WHAT YOU SHOULD DO:
Lines in the entries below where the word "poorly" shows up should each be copied.

SOURCE DATA:
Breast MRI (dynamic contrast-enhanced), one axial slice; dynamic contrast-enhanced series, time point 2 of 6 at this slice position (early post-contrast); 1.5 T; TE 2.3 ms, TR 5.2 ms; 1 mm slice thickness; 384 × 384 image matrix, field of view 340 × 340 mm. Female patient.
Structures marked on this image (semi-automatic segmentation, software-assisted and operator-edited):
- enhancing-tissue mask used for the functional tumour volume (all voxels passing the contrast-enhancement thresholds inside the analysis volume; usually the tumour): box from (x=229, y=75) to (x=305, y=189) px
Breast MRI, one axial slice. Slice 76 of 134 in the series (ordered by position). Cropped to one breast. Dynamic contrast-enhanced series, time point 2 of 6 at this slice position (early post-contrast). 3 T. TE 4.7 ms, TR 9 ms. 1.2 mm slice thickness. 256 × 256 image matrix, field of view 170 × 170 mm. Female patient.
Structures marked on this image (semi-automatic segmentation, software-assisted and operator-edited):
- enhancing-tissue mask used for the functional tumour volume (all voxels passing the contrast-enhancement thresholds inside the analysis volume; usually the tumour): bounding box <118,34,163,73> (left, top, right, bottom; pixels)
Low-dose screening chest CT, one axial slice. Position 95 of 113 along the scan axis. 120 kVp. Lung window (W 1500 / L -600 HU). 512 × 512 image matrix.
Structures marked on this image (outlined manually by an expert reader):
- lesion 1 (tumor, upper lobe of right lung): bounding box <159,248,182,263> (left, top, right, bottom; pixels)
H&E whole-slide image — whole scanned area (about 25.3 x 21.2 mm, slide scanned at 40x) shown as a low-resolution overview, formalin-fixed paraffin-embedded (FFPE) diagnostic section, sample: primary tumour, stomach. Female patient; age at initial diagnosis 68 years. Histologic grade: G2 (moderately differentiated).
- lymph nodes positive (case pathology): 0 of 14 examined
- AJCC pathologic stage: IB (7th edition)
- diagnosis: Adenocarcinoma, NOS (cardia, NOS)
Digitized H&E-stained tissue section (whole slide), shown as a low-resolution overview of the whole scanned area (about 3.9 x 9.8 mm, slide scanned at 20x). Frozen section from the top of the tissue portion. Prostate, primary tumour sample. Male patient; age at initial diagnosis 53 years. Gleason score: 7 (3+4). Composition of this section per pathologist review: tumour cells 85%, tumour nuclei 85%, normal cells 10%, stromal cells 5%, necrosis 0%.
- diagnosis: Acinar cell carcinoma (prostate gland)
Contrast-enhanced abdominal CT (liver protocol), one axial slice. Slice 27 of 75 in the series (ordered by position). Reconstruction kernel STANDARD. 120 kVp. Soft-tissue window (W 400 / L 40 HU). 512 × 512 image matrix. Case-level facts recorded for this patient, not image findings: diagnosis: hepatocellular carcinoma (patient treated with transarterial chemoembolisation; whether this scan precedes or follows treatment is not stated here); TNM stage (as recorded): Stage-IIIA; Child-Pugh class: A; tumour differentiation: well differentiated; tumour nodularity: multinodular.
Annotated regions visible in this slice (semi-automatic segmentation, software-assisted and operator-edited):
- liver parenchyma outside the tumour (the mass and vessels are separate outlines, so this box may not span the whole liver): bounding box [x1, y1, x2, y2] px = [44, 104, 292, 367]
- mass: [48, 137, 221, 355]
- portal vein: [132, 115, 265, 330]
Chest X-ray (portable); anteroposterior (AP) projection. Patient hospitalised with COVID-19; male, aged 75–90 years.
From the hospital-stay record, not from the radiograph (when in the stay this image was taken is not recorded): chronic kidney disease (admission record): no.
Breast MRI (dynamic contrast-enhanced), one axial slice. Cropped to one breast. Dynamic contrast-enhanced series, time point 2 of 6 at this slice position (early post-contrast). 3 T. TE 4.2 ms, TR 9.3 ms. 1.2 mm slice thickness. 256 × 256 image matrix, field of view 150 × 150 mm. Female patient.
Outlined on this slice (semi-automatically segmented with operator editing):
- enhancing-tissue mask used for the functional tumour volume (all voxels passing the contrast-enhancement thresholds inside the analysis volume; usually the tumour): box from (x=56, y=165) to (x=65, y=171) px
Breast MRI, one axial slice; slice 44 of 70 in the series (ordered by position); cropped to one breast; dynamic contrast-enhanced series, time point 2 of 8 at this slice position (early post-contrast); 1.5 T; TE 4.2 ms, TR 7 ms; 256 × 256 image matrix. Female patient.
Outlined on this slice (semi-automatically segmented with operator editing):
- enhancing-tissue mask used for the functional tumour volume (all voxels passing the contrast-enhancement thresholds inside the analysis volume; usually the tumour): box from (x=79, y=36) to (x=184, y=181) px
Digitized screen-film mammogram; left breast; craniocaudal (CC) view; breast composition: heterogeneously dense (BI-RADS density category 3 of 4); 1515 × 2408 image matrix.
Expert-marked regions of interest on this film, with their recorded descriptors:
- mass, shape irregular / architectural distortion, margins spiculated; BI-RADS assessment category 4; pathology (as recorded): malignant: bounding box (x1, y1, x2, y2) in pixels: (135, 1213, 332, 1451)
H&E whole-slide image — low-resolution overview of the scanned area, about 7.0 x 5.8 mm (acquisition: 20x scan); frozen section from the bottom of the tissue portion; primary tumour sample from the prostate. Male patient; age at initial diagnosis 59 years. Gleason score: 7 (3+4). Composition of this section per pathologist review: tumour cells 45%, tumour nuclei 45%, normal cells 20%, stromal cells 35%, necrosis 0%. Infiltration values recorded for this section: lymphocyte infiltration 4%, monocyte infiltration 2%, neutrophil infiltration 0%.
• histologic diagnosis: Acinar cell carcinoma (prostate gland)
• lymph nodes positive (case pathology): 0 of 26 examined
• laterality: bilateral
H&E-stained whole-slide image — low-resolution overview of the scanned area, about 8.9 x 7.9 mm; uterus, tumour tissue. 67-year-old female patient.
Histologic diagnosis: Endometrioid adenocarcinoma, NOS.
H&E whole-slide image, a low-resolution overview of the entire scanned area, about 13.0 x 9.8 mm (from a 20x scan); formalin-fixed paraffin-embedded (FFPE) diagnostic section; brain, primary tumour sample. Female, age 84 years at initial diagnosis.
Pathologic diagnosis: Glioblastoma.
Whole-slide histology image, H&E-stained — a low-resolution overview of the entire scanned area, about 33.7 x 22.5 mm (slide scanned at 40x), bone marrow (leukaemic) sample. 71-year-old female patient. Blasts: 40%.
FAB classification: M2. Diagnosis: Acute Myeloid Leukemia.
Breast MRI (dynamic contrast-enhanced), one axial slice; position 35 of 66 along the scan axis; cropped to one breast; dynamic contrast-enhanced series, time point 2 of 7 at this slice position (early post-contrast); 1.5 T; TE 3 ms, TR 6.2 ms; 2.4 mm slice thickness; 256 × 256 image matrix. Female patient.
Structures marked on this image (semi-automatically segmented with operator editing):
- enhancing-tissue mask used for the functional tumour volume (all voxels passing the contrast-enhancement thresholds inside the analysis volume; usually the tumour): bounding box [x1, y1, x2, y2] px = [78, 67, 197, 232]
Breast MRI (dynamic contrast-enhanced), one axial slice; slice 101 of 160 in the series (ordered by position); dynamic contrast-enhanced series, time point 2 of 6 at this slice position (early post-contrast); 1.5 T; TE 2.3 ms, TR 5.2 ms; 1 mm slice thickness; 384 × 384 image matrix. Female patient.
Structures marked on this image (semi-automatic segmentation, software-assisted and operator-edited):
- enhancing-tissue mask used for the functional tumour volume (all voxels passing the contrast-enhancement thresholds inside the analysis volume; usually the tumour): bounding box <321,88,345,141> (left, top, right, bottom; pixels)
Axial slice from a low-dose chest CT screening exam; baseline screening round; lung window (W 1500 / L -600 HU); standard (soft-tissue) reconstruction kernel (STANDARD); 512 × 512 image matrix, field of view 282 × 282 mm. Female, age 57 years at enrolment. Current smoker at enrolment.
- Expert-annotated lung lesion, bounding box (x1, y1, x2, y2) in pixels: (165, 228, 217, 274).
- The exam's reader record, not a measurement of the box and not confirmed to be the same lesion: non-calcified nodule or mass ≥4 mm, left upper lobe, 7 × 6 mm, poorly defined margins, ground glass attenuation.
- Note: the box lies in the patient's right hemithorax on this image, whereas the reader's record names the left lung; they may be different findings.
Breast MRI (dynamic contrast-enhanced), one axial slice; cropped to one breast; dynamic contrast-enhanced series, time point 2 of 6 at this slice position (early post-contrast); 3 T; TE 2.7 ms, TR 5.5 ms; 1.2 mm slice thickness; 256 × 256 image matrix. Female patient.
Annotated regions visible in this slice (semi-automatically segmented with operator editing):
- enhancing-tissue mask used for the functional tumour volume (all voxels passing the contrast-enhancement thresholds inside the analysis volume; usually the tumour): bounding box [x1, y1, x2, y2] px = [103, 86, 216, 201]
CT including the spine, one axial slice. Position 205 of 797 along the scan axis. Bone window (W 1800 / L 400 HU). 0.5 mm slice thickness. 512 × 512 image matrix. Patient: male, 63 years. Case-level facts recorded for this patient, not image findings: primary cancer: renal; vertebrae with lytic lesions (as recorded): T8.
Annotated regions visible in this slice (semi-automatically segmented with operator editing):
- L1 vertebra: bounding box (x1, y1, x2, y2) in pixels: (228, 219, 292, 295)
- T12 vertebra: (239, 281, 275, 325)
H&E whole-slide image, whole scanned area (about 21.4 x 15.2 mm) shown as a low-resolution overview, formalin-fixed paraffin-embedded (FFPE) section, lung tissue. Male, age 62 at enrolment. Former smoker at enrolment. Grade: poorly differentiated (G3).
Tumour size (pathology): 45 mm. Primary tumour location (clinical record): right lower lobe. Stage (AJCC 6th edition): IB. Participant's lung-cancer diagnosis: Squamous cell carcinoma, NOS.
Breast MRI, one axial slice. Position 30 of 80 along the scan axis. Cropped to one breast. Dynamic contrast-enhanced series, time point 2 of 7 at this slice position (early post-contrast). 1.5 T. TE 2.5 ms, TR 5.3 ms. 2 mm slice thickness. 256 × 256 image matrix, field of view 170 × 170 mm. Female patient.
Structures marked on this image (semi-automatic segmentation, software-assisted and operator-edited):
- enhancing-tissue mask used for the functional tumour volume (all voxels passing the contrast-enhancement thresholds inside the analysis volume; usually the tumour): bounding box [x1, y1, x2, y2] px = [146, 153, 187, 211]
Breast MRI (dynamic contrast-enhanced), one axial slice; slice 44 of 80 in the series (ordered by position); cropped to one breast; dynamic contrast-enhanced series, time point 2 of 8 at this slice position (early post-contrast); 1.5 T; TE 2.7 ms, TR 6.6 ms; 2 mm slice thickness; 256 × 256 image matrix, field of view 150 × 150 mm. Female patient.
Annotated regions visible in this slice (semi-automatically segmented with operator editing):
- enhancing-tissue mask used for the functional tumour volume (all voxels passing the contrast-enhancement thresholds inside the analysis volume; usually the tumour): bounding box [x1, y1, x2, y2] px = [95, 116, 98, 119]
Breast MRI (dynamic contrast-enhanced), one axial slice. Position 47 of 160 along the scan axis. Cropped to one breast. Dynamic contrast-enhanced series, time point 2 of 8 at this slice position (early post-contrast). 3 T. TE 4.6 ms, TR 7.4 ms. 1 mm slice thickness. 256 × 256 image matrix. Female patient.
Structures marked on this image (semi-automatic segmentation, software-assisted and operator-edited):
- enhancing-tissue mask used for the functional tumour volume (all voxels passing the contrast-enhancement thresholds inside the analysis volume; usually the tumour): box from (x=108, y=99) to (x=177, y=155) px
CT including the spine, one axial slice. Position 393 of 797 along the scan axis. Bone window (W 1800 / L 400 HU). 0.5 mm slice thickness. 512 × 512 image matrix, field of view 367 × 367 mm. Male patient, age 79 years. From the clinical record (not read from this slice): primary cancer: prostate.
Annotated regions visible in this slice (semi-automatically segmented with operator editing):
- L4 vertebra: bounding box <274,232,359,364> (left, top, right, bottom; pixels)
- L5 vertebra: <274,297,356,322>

EXERCISE ANSWER:
- The exam's reader record, not a measurement of the box and not confirmed to be the same lesion: non-calcified nodule or mass ≥4 mm, left upper lobe, 7 × 6 mm, poorly defined margins, ground glass attenuation.
H&E whole-slide image, whole scanned area (about 21.4 x 15.2 mm) shown as a low-resolution overview, formalin-fixed paraffin-embedded (FFPE) section, lung tissue. Male, age 62 at enrolment. Former smoker at enrolment. Grade: poorly differentiated (G3).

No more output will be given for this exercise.